Il existe donc une certaine « discordance » entre la compétence exclusive -donc en principe sans limite – conférée au Parlement en matière d’impôt … et la prescription faite à ce dernier de ne pas aller trop loin malgré tout. Indépendamment de l’avis que l’on peut avoir sur le sujet, il faut bien admettre que l’on comprend qu’une règle issue d’une norme supérieure à la loi puisse encadrer l’action législative. En revanche, la force obligatoire d’une règle de stabilité fiscale qui serait insérée dans la loi elle-même semble, pour sa part, inexistante puisque l’article 34 de la Constitution prévoit bien que le législateur fait comme il l’entend.

Qu’est-ce qu’une « règle d’or » en matière budgétaire ?

Les « règles d’or budgétaires » sont fréquemment mises en avant par leurs promoteurs comme une garantie de leur sérieux dans la gestion des finances publiques. Elles doivent manifestement leur appellation à la « règle d’or de l’accumulation », loi économique démontrée par E. Phelps en 1961 en application de laquelle l’optimisation de la richesse sur le long terme implique des investissements qui garantissent un rendement marginal du capital au moins égal au taux de croissance de l’économie. Transposée à la matière budgétaire, cette loi signifie tout simplement que celui qui s’endette doit s’assurer que le rendement des investissements ainsi financés permet de couvrir le service de sa dette (sur le sujet, v. G. Kopits & S. Symansky, Fiscal Policy Rules, Occasional Papers, FMI, 1998).

Dans le prolongement de cette logique, les règles d’or budgétaires prennent généralement la forme d’un encadrement du déficit public par une norme supérieure à la loi (on ne dépense pas plus que ce que l’on gagne, en quelque sorte). On en retrouve des applications dans divers pays (au Japon, aux Pays-Bas ou encore en Allemagne), mais également au niveau européen puisque l’on sait bien que le pacte de stabilité contraint les États membres à une engagement de maintien du déficit sous les 3% du PIB – la France vient d’ailleurs tout juste d’en faire les frais en se voyant signifier par la Commission européenne l’ouverture d’une procédure de déficit excessif à son encontre.

Il pourrait paraitre antinomique de parler de « règle d’or budgétaire » s’agissant d’un engagement de stabilité fiscale qui, par définition, a pour effet de réduire la marge de manœuvre de celui qui le prend dans la maitrise de son déficit public – seule la baisse des dépenses devient alors envisageable.

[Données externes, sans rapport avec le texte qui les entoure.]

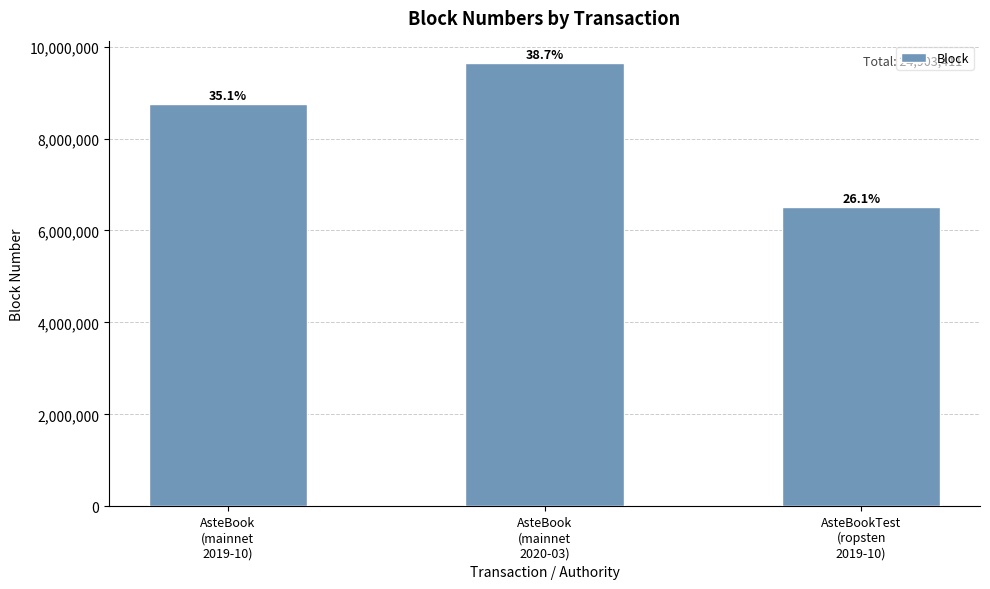

Reading right to left, list all the values displayed in this chart.

6510988	9645310	8747113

La loi peut-elle encadrer l’évolution des finances publiques ?

Il est vrai que la loi encadre déjà – quoique très indirectement – l’action financière du législateur. L’article 34 de la Constitution prévoit en effet également l’adoption de « lois de programmation », dont l’objectif est de présenter une trajectoire d’évolution pluriannuelle des finances publiques. Ces dernières n’ont cependant aucune valeur normative et sont, par ailleurs, sans effet direct sur les règles fiscales : elles se bornent à fixer des objectifs à atteindre.

Au reste, le caractère pluriannuel de ces lois cadre mal avec le principe d’annualité budgétaire qui, lui, implique une impossibilité d’imposer un plafond de dépenses au législateur. Pour ce qui est des recettes, les lois de programmation invitent d’ailleurs plutôt à une conservation de sa marge de manœuvre pour atteindre les objectifs qui lui sont fixés ainsi que les prévisions de rendement des impositions existantes.

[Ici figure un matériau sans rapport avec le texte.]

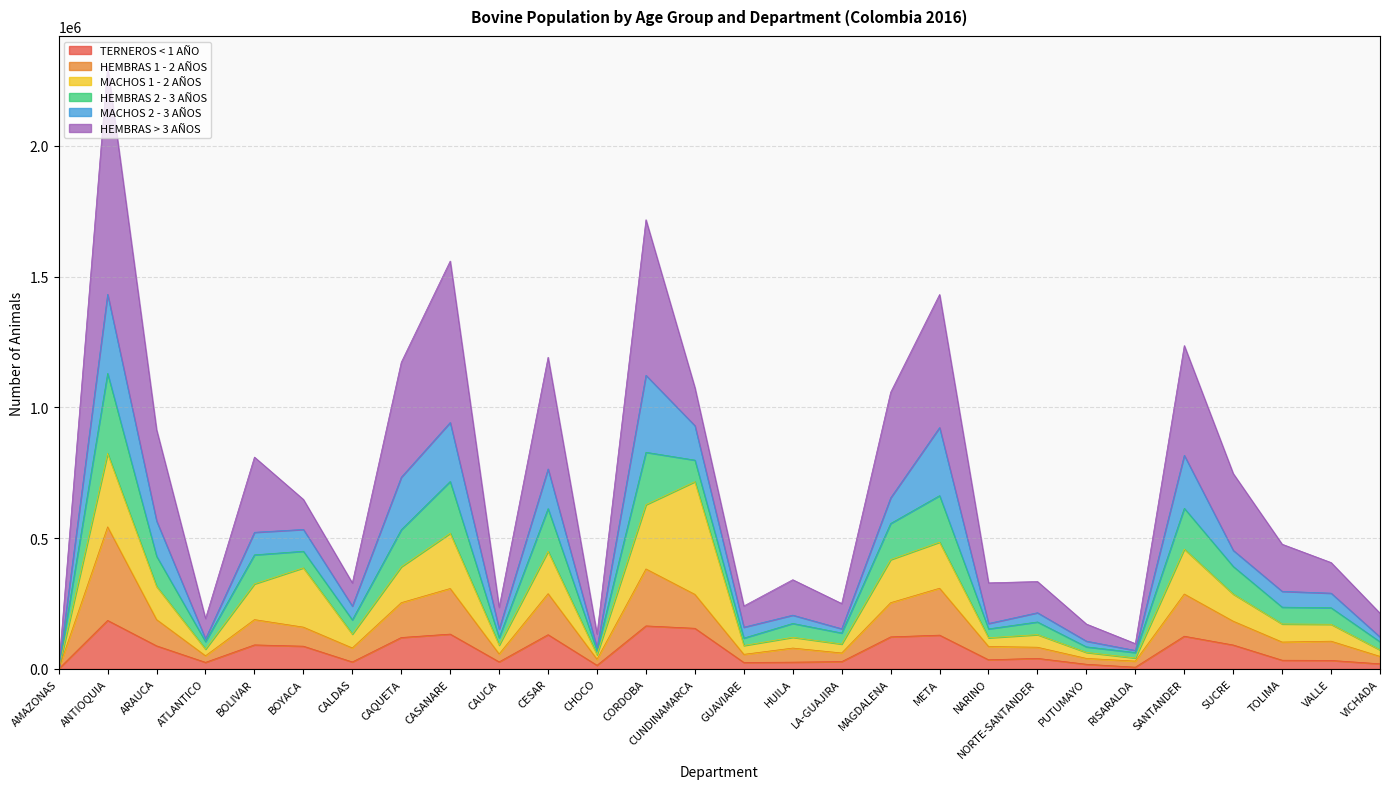

Is it true that TERNEROS < 1 AÑO equals 185573 at ANTIOQUIA?

True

Il est donc peu probable que le Conseil constitutionnel censure un jour une loi de finances prévoyant une hausse des impôts au motif qu’elle ne respecterait pas les objectifs fixés par une loi de programmation. L’on comprend bien de tout cela que l’engagement de stabilité fiscale évoqué par le Premier ministre – qui était d’ailleurs déjà proposé par Laurent Wauquiez en 2017 sous la même dénomination de « règle d’or » n’aura, en fait, jamais plus de valeur que celle d’une promesse faite à soi-même.